Besides United Way’s social development programming, Sturgeon Bay School District and the county HHS department recently received a Youth Justice Innovation grant for a new program for kids between third and eighth grades who are having problems with emotional regulation and behaviors in the school setting, even after being provided regular school interventions, according to Krebsbach.

Those kids would be given the opportunity to go to the Boys & Girls Club of Door County, which is partnering with HHS and the school district, for part of their school day. The focus of the program is on helping the kids learn new skills, Krebsbach said.

Prevention and education efforts are akin to planting cherry trees, Sinclair said. They take several years to bloom, but the investment is worth it. She said she would love to see the day when we as a society are not just reacting to but preventing substance use disorder and its attendant harm.

No neat bow

Everybody loves a redemption story. However, the truth about substance use disorder is not that simple, according to Singer, who is recovering from opioid addiction. Less than two weeks after her graduation from Door County’s drug treatment court program and her nine-month mark of sobriety, Singer relapsed. 

She said she is trying to pick up the pieces to get back on the road to recovery again. This time she wants to define what recovery means for her, and what she wants her future to look like. Since being involved in the criminal justice system, the choice to get sober was not hers alone, Singer said. Her recovery process has been dictated by the government and treatment providers.

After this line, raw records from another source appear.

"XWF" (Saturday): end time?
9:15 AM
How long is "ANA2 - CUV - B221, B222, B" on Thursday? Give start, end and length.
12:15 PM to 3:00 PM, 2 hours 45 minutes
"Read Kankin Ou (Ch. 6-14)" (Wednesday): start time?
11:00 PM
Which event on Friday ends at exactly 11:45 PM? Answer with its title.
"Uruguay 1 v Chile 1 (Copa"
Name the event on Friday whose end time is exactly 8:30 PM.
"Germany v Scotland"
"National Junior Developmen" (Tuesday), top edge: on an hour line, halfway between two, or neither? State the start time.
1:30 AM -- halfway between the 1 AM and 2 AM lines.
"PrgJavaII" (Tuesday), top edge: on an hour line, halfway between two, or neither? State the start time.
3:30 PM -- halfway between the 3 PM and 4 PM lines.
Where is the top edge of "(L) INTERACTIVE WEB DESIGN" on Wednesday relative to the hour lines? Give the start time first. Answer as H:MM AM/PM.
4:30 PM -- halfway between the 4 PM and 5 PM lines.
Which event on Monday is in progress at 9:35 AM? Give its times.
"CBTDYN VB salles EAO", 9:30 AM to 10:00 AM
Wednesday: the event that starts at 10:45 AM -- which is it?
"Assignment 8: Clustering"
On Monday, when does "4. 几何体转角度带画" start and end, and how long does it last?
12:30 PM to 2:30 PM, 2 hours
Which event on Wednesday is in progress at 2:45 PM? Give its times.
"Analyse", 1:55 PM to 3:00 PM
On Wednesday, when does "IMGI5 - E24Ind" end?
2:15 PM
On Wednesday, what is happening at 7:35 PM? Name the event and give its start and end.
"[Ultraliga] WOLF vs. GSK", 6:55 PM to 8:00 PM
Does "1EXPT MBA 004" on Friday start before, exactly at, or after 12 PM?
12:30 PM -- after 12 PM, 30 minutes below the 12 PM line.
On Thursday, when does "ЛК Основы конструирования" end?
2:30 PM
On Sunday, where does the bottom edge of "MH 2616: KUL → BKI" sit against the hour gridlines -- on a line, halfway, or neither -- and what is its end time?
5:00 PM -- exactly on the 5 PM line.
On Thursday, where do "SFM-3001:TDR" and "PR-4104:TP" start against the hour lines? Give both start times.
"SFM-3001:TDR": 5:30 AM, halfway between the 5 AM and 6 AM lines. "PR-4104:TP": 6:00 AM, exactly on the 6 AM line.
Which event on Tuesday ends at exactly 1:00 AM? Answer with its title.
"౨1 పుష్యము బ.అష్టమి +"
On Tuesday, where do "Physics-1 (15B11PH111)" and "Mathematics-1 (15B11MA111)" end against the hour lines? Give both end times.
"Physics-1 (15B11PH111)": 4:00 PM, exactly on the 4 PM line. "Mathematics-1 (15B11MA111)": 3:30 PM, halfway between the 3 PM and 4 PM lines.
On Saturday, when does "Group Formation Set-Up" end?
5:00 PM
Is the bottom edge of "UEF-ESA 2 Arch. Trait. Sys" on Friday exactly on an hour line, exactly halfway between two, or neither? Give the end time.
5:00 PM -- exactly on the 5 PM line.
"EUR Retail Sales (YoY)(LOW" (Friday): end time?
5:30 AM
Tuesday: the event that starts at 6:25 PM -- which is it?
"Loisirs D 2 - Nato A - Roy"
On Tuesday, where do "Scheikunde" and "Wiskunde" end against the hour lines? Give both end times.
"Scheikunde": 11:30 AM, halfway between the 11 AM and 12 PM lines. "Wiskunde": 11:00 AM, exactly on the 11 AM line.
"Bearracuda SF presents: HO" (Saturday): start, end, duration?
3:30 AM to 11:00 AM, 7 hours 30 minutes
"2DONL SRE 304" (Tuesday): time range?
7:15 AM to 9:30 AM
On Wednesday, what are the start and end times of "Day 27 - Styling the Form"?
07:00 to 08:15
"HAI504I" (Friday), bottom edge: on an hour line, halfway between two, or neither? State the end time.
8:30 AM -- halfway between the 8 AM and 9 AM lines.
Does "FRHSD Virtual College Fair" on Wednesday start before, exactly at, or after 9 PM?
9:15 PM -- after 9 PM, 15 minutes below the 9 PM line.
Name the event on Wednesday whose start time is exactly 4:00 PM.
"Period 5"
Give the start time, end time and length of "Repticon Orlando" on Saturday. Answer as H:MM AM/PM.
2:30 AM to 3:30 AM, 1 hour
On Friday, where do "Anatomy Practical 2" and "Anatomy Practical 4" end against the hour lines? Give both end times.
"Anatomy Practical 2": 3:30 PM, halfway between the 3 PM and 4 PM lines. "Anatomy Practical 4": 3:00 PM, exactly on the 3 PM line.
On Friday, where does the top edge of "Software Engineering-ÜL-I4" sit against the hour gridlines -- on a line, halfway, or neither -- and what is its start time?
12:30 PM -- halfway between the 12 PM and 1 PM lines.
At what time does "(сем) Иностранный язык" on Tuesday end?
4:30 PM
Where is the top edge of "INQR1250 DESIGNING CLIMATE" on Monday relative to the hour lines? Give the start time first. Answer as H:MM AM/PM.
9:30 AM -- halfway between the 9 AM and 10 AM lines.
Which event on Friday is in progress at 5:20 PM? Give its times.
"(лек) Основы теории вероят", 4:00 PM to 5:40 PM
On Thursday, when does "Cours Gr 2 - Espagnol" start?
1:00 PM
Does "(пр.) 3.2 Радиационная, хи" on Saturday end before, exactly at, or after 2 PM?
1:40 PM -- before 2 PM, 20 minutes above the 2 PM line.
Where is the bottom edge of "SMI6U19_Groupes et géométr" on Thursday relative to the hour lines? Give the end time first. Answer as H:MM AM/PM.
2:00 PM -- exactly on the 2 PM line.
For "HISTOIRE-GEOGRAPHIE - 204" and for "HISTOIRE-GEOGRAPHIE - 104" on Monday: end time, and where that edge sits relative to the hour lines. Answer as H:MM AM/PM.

“They call it accountability, but it’s really terror,” Singer said, “and fear-based recovery is not long-term recovery. I made the choice that I didn’t want to be in active use a long time ago. I didn’t need the law to tell me to do that.” 

However, people suffering from substance use disorder do need individualized, integrative treatment, understanding, and support, according to Short, the peer recovery specialist.  It is not easy or straightforward. Everyone’s disease and path to recovery is as different as the individuals themselves, she said.